This is a just for fun observation…
Ada gosip. Seorang kenalan diberitakan akan melangsungkan MBA alias Married by Accident. Dan gue menanggapi dengan komentar: “Kok bisa sih DIA yang hamil di luar nikah? Gue aja belum…”
Komentar gue tidak muncul karena gue adalah penganut seks bebas, atau karena gue iri dengki akan ‘musibah’ yang terjadi. Tapi akhir-akhir ini, semakin banyak tokoh yang sama sekali tidak terlihat sebagai figur yang diramalkan akan hamil di luar nikah justru menjadi objek gossip tersebut. Padahal, kasarnya, masih banyak, bahkan mungkin gue, yang berperawakan lebih wajar untuk berbaju tak trendi di atas pelaminan.

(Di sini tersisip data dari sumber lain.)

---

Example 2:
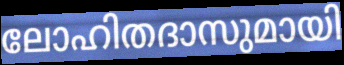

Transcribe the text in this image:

ലോഹിതദാസുമായി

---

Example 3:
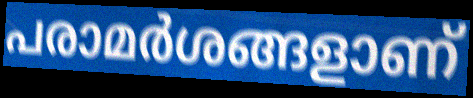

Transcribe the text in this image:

പരാമർശങ്ങളാണ്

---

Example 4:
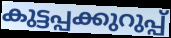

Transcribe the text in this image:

കുട്ടപ്പക്കുറുപ്പ്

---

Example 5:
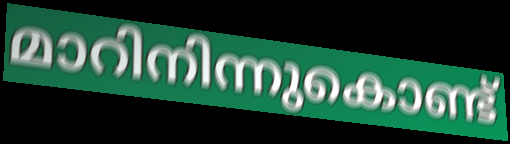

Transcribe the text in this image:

മാറിനിന്നുകൊണ്ട്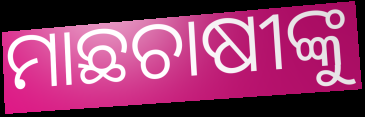
ମାଛଚାଷୀଙ୍କୁ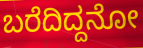
ಬರೆದಿದ್ದನೋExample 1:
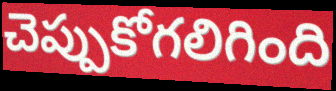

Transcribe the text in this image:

చెప్పుకోగలిగింది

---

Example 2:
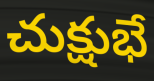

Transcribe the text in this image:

చుక్షుభే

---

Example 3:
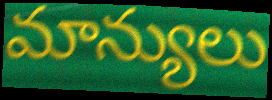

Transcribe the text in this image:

మాన్యులు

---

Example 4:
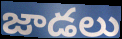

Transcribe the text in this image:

జాడలు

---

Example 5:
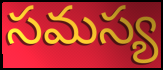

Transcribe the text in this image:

సమస్య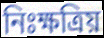
নিঃক্ষত্রিয়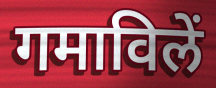
गमाविलें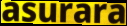
asuraraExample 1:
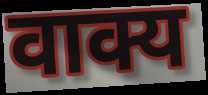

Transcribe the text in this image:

वाक्य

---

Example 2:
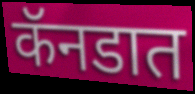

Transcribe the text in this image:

कॅनडात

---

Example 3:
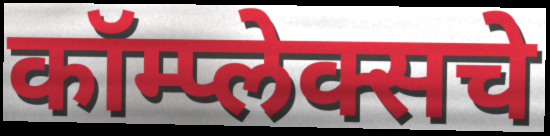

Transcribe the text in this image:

कॉम्प्लेक्सचे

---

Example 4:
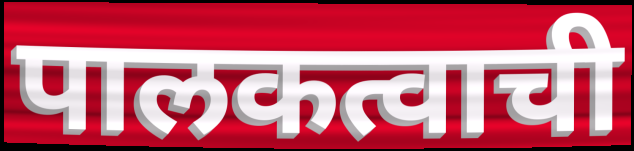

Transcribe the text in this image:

पालकत्वाची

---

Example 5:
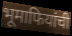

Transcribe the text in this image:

भूमाफियांची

Bahkan ketika gue SD kelas 5, gue sudah diramal akan hamil muda. Saat itu gue bertandang ke rumah seorang teman. Melihat badan bongsor yang sepantasnya jadi milik siswa SMU satu namun dengan gaya pecicilan centil, sepupu sang teman berkomentar dengan suara lantang, “Hei kau! Kalau gaya kau seperti ini terus -menerus, kujamin kelas tiga SMP kau sudah hamil!”
Margie dan teman kecil saat itu langsung terdiam, selayaknya anak SD yang sedang membayangkan berbadan dua. Lima tahun kemudian berlalu, dan ketika lulus SMP, gue bersorak pada teman kecil gue itu, “We’ve break the jinx! Kita berhasil! Kelas tiga SMP dan tidak hamil!” Gue masuk SMA, lulus, kuliah, lulus, kerja, dan hingga kini belum hamil di luar nikah.

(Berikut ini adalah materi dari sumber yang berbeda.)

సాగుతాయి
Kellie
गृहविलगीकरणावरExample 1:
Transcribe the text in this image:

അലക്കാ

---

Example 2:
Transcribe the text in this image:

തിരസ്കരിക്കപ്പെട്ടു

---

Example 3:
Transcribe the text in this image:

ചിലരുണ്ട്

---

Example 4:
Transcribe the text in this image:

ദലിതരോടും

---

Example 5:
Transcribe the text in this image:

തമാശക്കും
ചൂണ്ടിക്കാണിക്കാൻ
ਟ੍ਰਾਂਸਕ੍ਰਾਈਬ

Sama halnya dengan seorang kawan perempuan yang lain, rekan berdiskusi di dalam kelas. Saat dosen sedang menjabarkan sosiologi di tingkat satu, percakapan kami akan berkisar seputar:
“I think he’ll make it as a good kisser,” gue berkomentar saat melihat murid baru berbibir memble bertindik.

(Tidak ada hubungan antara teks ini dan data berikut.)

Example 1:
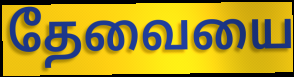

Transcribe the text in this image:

தேவையை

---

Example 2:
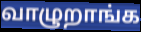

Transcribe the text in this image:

வாழுறாங்க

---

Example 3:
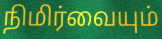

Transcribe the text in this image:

நிமிர்வையும்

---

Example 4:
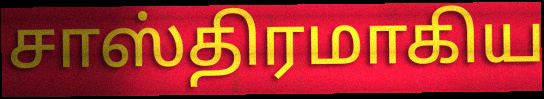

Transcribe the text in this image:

சாஸ்திரமாகிய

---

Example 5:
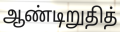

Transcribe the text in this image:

ஆண்டிறுதித்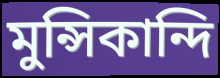
মুন্সিকান্দি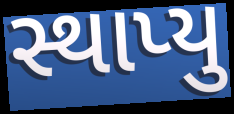
સ્થાપ્યુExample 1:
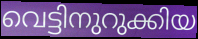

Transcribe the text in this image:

വെട്ടിനുറുക്കിയ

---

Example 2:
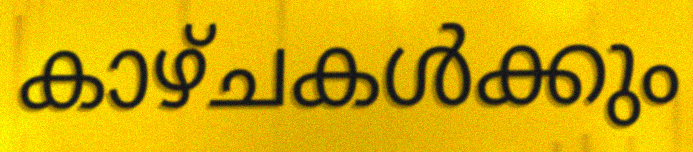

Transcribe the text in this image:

കാഴ്ചകൾക്കും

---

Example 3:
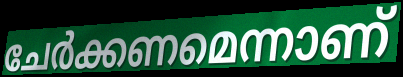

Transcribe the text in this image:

ചേർക്കണമെന്നാണ്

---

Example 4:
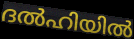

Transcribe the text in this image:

ദൽഹിയിൽ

Sang kawan yang sedang sibuk mencatat menghentikan pekerjaannya, menatap lurus, meremas tangan gue dan berkata tertahan, “Oh, Margy, more than that…”
“Screw you! He’s new in class and you’ve already tested it out? When?”
Percakapan sedemikian lebih sering mewarnai jam kuliah kami daripada diskusi pelajaran, terutama di hari Senin pasca weekend, hari Kamis pasca Ladies Night, dan hari Jumat pasca Ladies Night di klub Attica. Kini sang kawan bekerja di agen berita asal Perancis, dan belum hamil.
Demikian juga dengan kawan perempuan yang lain, yang menyatakan ia tidak pernah menyesal kehilangan keperawanannya. “Dengan menjaga keperawanan, berarti kita setuju bahwa nilai perempuan ditentukan cuma lewat selapis jaringan tipis yang bisa dijait ulang. Begitu batas itu dilewati, gue jadi bebas menikmati all the fun in the world!”
Bahkan dengan tindakan yang dilandasi pemikiran sebebas itu, kawan ini BELUM juga dihamili siapa-siapa.
Akan lebih mudah bagi orang untuk menerima jika gue (amit-amit jabang bayi) dan ketiga sahabat perempuan melahirkan bayi mungil yang lucu setelah baru lima bulan menikah. Penampilan, pola pikir dan tindakan kami lebih pas dengan bayangan orang akan pelaku MBA. Tapi kami tidak (atau setidaknya belum) pernah membawa berita tersebut.
Sebaliknya, dengan jumlah yang mencengangkan, ada banyak kasus dimana tokoh-tokoh yang tak terduga-lah yang terdengar telah terlibat pernikahan dini. Gadis pendiam yang rajin belajar, perempuan yang baru pernah berpacaran satu kali, dan Cinderella yang harus mendarat kembali di rumah sebelum jam dinding berdentang 12 kali. Sedangkan yang laki adalah pria yang manis dan tidak banyak omong, seorang geek yang berpacar kedua komputer, dan yang menjerit panik ketika kedapatan tak berhanduk oleh lawan jenis.
Gue berusaha menjawab kekaguman gue ini. Observasi pertama gue, adalah: anak bandel itu ternyata lebih pintar dari anak baik. Anak bandel membaca bokep, menonton Miyabi, membincangkan masalah seksual secara santai sambil minum secangkir teh. Dengan rutinitas semacam itu, sedikit-dikitnya, anak bandel tahu, bahwa bayi tidak dibawa oleh angsa terbang ke pintu rumah.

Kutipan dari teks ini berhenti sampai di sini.